Никитин не прочь был выпить, но не хотелось пить с Борисом, и он отказался под тем предлогом, что ему срочно нужно домой. Он почувствовал, что общение с Борисом, который был обреченно настроен, наведет на него тоску. За эти три года, что толкался он на бирже и по разным конторам в поисках работы он повстречал сотни таких, как Борис, и как сам он, Никитин. Это был особый слой людей, ставших в короткое время ненужными большею частью из-за своего возраста или из-за потери квалификации, или ненужности уже самой профессии, канувшей в небытие. Они годами обивали пороги биржи.

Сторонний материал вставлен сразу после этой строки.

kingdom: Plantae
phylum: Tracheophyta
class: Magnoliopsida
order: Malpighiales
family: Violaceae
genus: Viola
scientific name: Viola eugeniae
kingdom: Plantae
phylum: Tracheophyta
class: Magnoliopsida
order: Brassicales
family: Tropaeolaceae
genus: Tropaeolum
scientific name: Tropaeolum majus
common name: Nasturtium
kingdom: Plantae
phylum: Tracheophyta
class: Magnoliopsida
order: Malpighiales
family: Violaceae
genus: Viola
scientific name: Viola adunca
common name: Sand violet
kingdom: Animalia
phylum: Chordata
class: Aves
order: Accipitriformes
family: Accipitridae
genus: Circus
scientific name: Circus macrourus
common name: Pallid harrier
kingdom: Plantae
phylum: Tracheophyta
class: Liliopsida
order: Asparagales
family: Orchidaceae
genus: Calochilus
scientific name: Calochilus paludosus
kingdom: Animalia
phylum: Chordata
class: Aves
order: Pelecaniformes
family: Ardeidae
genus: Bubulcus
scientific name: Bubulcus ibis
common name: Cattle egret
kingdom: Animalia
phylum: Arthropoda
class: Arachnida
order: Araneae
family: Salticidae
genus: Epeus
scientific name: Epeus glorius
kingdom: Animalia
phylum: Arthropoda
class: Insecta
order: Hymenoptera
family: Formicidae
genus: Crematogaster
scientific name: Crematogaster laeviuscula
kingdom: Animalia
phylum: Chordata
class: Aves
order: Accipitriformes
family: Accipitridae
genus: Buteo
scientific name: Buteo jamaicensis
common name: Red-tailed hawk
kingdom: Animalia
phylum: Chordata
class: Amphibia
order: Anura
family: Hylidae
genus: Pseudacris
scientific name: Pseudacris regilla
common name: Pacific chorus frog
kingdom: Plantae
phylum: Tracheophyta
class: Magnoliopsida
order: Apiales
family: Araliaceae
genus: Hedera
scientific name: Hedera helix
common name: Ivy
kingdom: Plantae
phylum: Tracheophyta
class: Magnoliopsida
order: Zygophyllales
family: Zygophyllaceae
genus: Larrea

От постоянного хождения, от безделья, от этого ощущения ненужности во всем их облике было что-то обреченное, сломленное, как теперь в нем, в Никитине. В таких лицах, где бы они ему ни попадались, сразу прочитывалась вся безнадежность и отчаяние их настоящего положения. У них была только одна надежда: как бы дотянуть до пенсии, пусть нищенской, но все же стабильной пенсии. Никитин пугался таких лиц, сторонился таких людей, не заговаривал с ними, – он был суеверен, ему казалось, что этот дух безнадежности и отчаяния к своему положению заражает людей, как вирус, и передастся и ему.